Growing up as a kid in East L.A., I had a lot of dreams. One was wanting to join the Boy Scouts. I remember spending hours browsing through a Scout manual I’d found one day on the street. I would imagine camping in the mountains, building a fire by rubbing sticks together, and eating the fish I’d caught from a roaring river. I’d use first aid tricks to mend someone’s twisted ankle with a brace I’d make from tree branches and a shoelace. Yes, I was a ready to be a Boy Scout!
It was a great imaginary world that would whisk me away from the busy and noisy city street just outside my bedroom window. When I heard a neighbor’s mother was organizing a Cub Scout troop, I joined. Eagerly, I awaited our first trek into the wilderness. And even though our first meeting only attracted four other kids, I knew we’d be eventually grow our troop to include many more participants. I remember the other three children were just learning to speak English so the troop mom would translate the Cub scout manual for them. I remember wondering why the manuals didn’t come in Spanish. In fact, I began to wonder why all the pictures of boys in the books didn’t resemble the kids in my troop. When I talked to other kids at school about joining, many had never heard of the Boy Scouts or Cub Scouts – and really had no desire to join anyway. I remember one kid telling me – “that’s only for White people anyway.” Eventually, our small troop disbanded and the dream was over.

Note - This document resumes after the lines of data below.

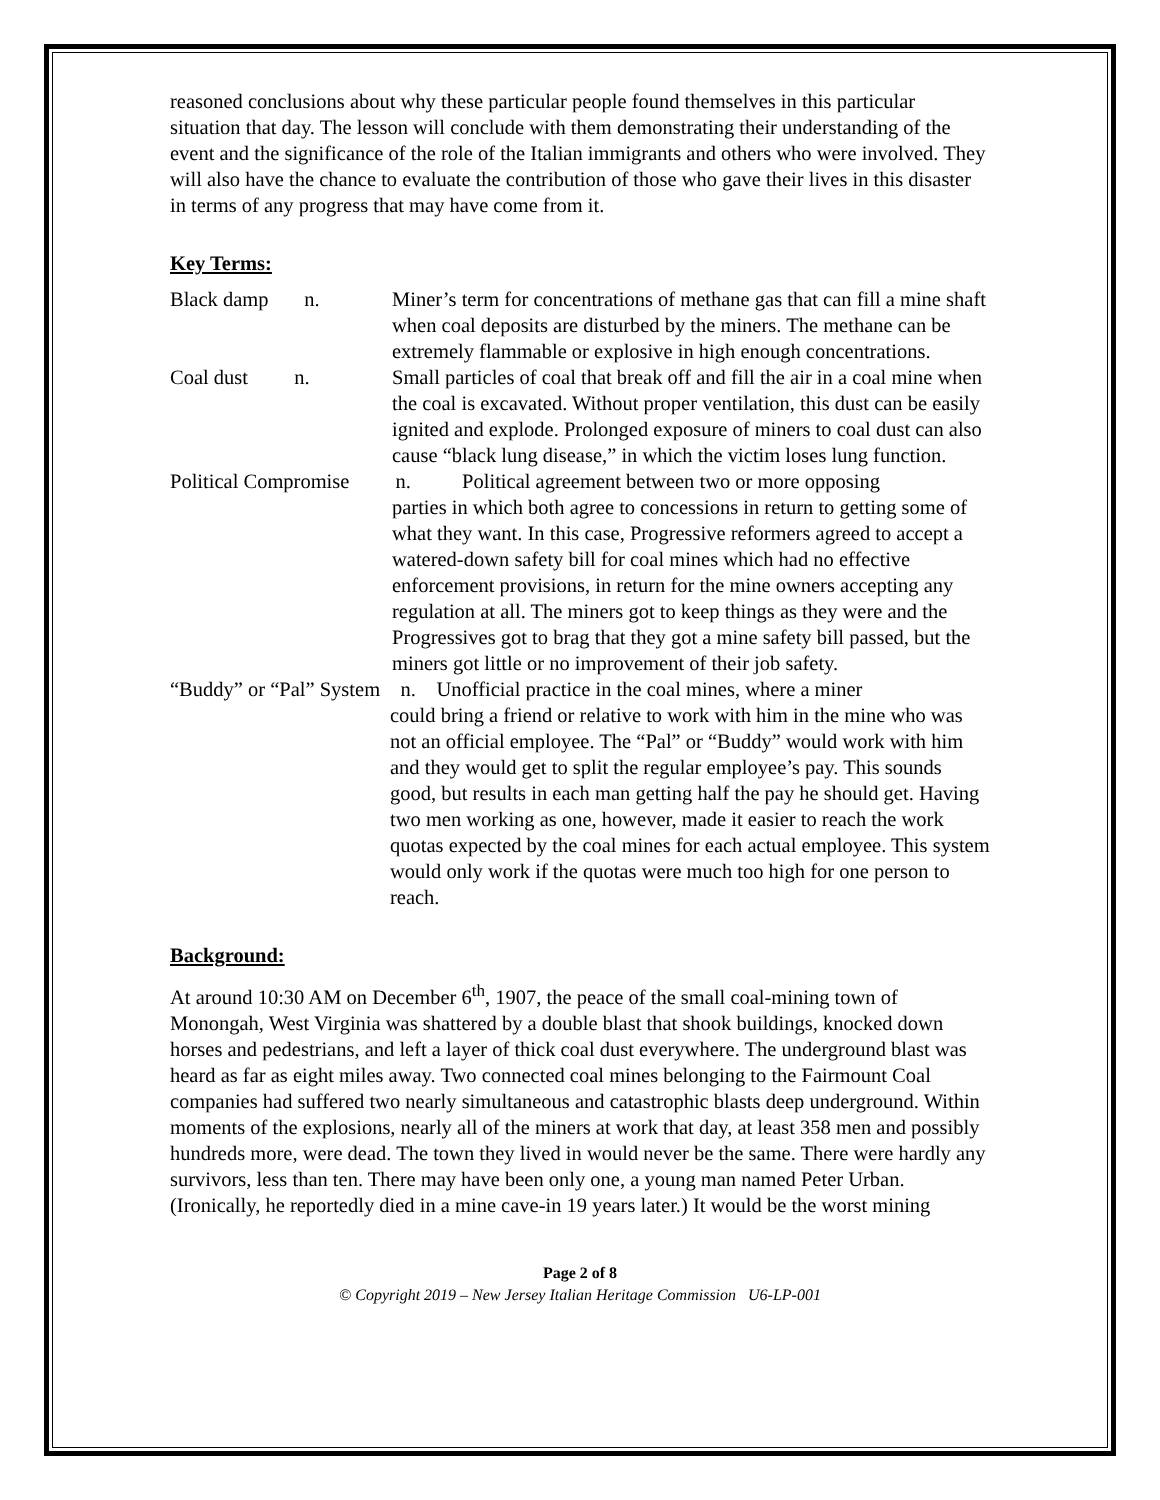reasoned conclusions about why these particular people found themselves in this particular situation that day. The lesson will conclude with them demonstrating their understanding of the event and the significance of the role of the Italian immigrants and others who were involved. They will also have the chance to evaluate the contribution of those who gave their lives in this disaster in terms of any progress that may have come from it.
Key Terms:
Black damp n.
Miner’s term for concentrations of methane gas that can fill a mine shaft when coal deposits are disturbed by the miners. The methane can be extremely flammable or explosive in high enough concentrations.
Coal dust n.
Small particles of coal that break off and fill the air in a coal mine when the coal is excavated. Without proper ventilation, this dust can be easily ignited and explode. Prolonged exposure of miners to coal dust can also cause “black lung disease,” in which the victim loses lung function.
Political Compromise n. Political agreement between two or more opposing
parties in which both agree to concessions in return to getting some of what they want. In this case, Progressive reformers agreed to accept a watered-down safety bill for coal mines which had no effective enforcement provisions, in return for the mine owners accepting any regulation at all. The miners got to keep things as they were and the Progressives got to brag that they got a mine safety bill passed, but the miners got little or no improvement of their job safety.
“Buddy” or “Pal” System n. Unofficial practice in the coal mines, where a miner
could bring a friend or relative to work with him in the mine who was not an official employee. The “Pal” or “Buddy” would work with him and they would get to split the regular employee’s pay. This sounds good, but results in each man getting half the pay he should get. Having two men working as one, however, made it easier to reach the work quotas expected by the coal mines for each actual employee. This system would only work if the quotas were much too high for one person to reach.
Background:
At around 10:30 AM on December 6<sup>th</sup>, 1907, the peace of the small coal-mining town of Monongah, West Virginia was shattered by a double blast that shook buildings, knocked down horses and pedestrians, and left a layer of thick coal dust everywhere. The underground blast was heard as far as eight miles away. Two connected coal mines belonging to the Fairmount Coal companies had suffered two nearly simultaneous and catastrophic blasts deep underground. Within moments of the explosions, nearly all of the miners at work that day, at least 358 men and possibly hundreds more, were dead. The town they lived in would never be the same. There were hardly any survivors, less than ten. There may have been only one, a young man named Peter Urban. (Ironically, he reportedly died in a mine cave-in 19 years later.) It would be the worst mining
Page 2 of 8
© Copyright 2019 – New Jersey Italian Heritage Commission U6-LP-001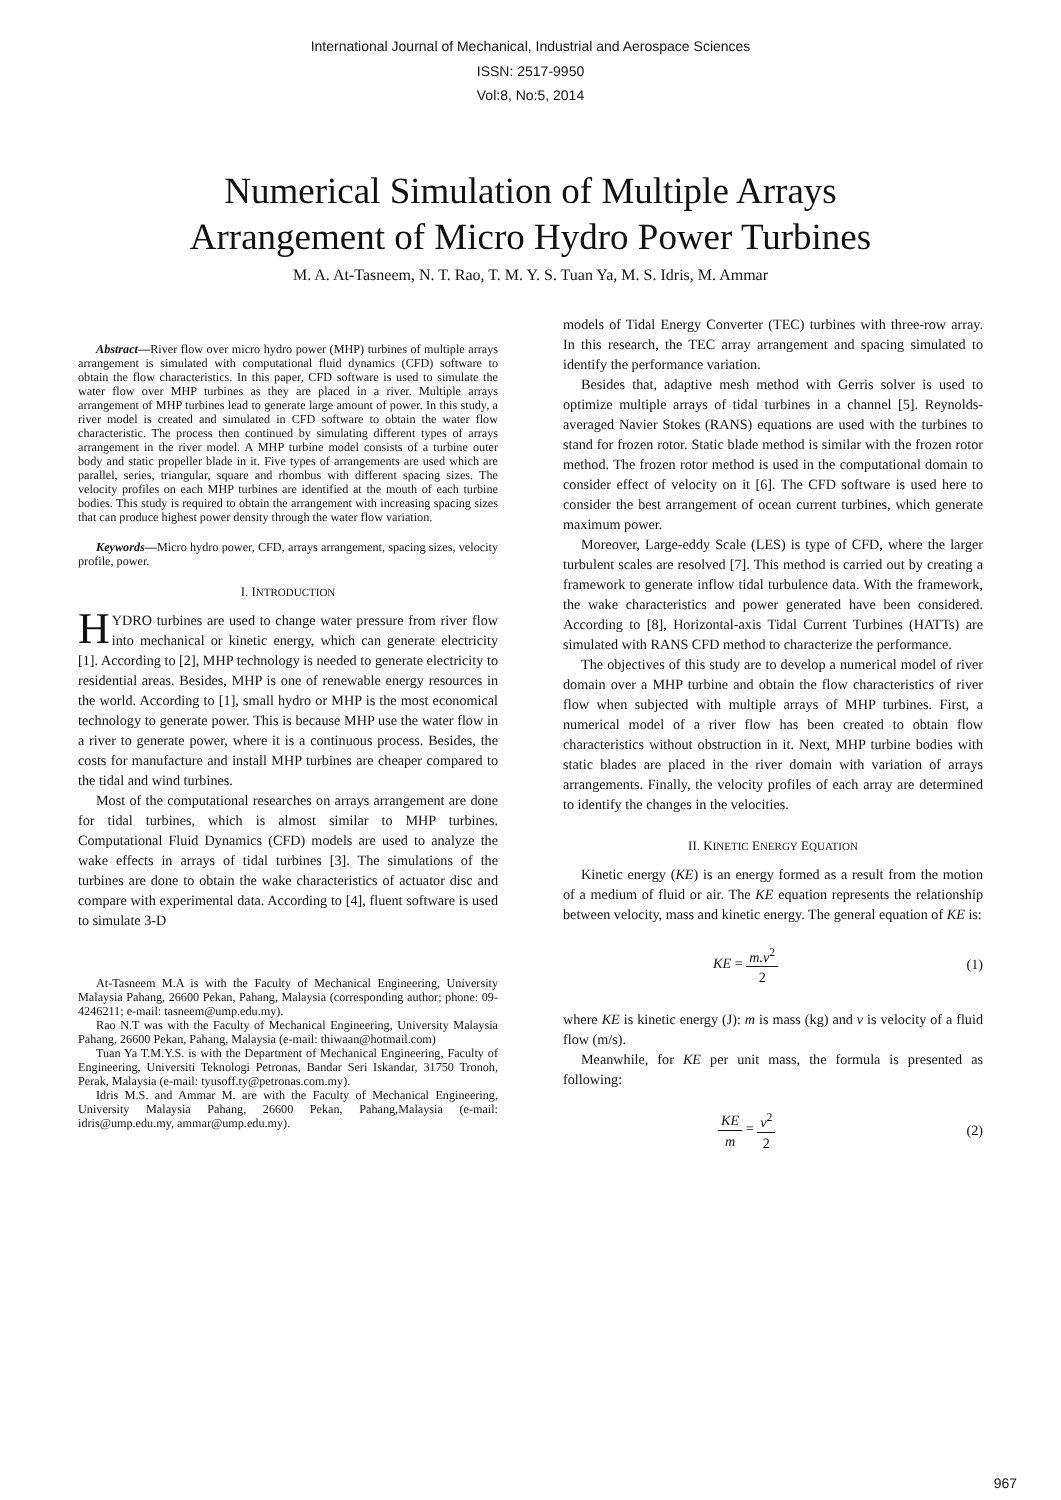International Journal of Mechanical, Industrial and Aerospace Sciences
ISSN: 2517-9950
Vol:8, No:5, 2014
Numerical Simulation of Multiple Arrays
Arrangement of Micro Hydro Power Turbines
M. A. At-Tasneem, N. T. Rao, T. M. Y. S. Tuan Ya, M. S. Idris, M. Ammar
Abstract—River flow over micro hydro power (MHP) turbines of multiple arrays arrangement is simulated with computational fluid dynamics (CFD) software to obtain the flow characteristics. In this paper, CFD software is used to simulate the water flow over MHP turbines as they are placed in a river. Multiple arrays arrangement of MHP turbines lead to generate large amount of power. In this study, a river model is created and simulated in CFD software to obtain the water flow characteristic. The process then continued by simulating different types of arrays arrangement in the river model. A MHP turbine model consists of a turbine outer body and static propeller blade in it. Five types of arrangements are used which are parallel, series, triangular, square and rhombus with different spacing sizes. The velocity profiles on each MHP turbines are identified at the mouth of each turbine bodies. This study is required to obtain the arrangement with increasing spacing sizes that can produce highest power density through the water flow variation.
Keywords—Micro hydro power, CFD, arrays arrangement, spacing sizes, velocity profile, power.
I. INTRODUCTION
HYDRO turbines are used to change water pressure from river flow into mechanical or kinetic energy, which can generate electricity [1]. According to [2], MHP technology is needed to generate electricity to residential areas. Besides, MHP is one of renewable energy resources in the world. According to [1], small hydro or MHP is the most economical technology to generate power. This is because MHP use the water flow in a river to generate power, where it is a continuous process. Besides, the costs for manufacture and install MHP turbines are cheaper compared to the tidal and wind turbines.
Most of the computational researches on arrays arrangement are done for tidal turbines, which is almost similar to MHP turbines. Computational Fluid Dynamics (CFD) models are used to analyze the wake effects in arrays of tidal turbines [3]. The simulations of the turbines are done to obtain the wake characteristics of actuator disc and compare with experimental data. According to [4], fluent software is used to simulate 3-D
At-Tasneem M.A is with the Faculty of Mechanical Engineering, University Malaysia Pahang, 26600 Pekan, Pahang, Malaysia (corresponding author; phone: 09-4246211; e-mail: tasneem@ump.edu.my).
Rao N.T was with the Faculty of Mechanical Engineering, University Malaysia Pahang, 26600 Pekan, Pahang, Malaysia (e-mail: thiwaan@hotmail.com)
Tuan Ya T.M.Y.S. is with the Department of Mechanical Engineering, Faculty of Engineering, Universiti Teknologi Petronas, Bandar Seri Iskandar, 31750 Tronoh, Perak, Malaysia (e-mail: tyusoff.ty@petronas.com.my).
Idris M.S. and Ammar M. are with the Faculty of Mechanical Engineering, University Malaysia Pahang, 26600 Pekan, Pahang,Malaysia (e-mail: idris@ump.edu.my, ammar@ump.edu.my).
models of Tidal Energy Converter (TEC) turbines with three-row array. In this research, the TEC array arrangement and spacing simulated to identify the performance variation.
Besides that, adaptive mesh method with Gerris solver is used to optimize multiple arrays of tidal turbines in a channel [5]. Reynolds-averaged Navier Stokes (RANS) equations are used with the turbines to stand for frozen rotor. Static blade method is similar with the frozen rotor method. The frozen rotor method is used in the computational domain to consider effect of velocity on it [6]. The CFD software is used here to consider the best arrangement of ocean current turbines, which generate maximum power.
Moreover, Large-eddy Scale (LES) is type of CFD, where the larger turbulent scales are resolved [7]. This method is carried out by creating a framework to generate inflow tidal turbulence data. With the framework, the wake characteristics and power generated have been considered. According to [8], Horizontal-axis Tidal Current Turbines (HATTs) are simulated with RANS CFD method to characterize the performance.
The objectives of this study are to develop a numerical model of river domain over a MHP turbine and obtain the flow characteristics of river flow when subjected with multiple arrays of MHP turbines. First, a numerical model of a river flow has been created to obtain flow characteristics without obstruction in it. Next, MHP turbine bodies with static blades are placed in the river domain with variation of arrays arrangements. Finally, the velocity profiles of each array are determined to identify the changes in the velocities.
II. KINETIC ENERGY EQUATION
Kinetic energy (KE) is an energy formed as a result from the motion of a medium of fluid or air. The KE equation represents the relationship between velocity, mass and kinetic energy. The general equation of KE is:
KE = m.v<sup>2</sup> 2 (1)
where KE is kinetic energy (J): m is mass (kg) and v is velocity of a fluid flow (m/s).
Meanwhile, for KE per unit mass, the formula is presented as following:
KE m = v<sup>2</sup> 2 (2)
967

These vivid memories were rekindled as a result of an article I read in the New York Times this morning. When I think about organizations that have resisted to change with the cultural and social environment of this country, I often think about the Boy Scouts of America. The article discusses some of the issues that have confronted the Boy Scouts over the years including a dwindling membership, a lack of diversity, and some legal battles. Ironically, the Boy Scouts is now making a big push to increase its membership by targeting young Hispanics around the country.
Aside from their issues, the Boy Scouts is a perfect case study for organizations that resist change. Not because they weren’t paying attention but by choice. No organization is immune to its external environment – or change. Organizational change begins by questioning traditional frameworks and appreciating the growing importance of engaging the external environment. Many organizations choose NOT to change because they value their stable and conventional behavior – they assume no unexpected surprises. Reliability is supplied by boundaries of responsibility, roles, and control. Individual behavior within the organization is directed by specific rules of engagement and interaction; there is no deviation from this narrow scope of expectations.
That many organizations still follow these “rules” can be unfortunate, and even today, they’re not hard to find.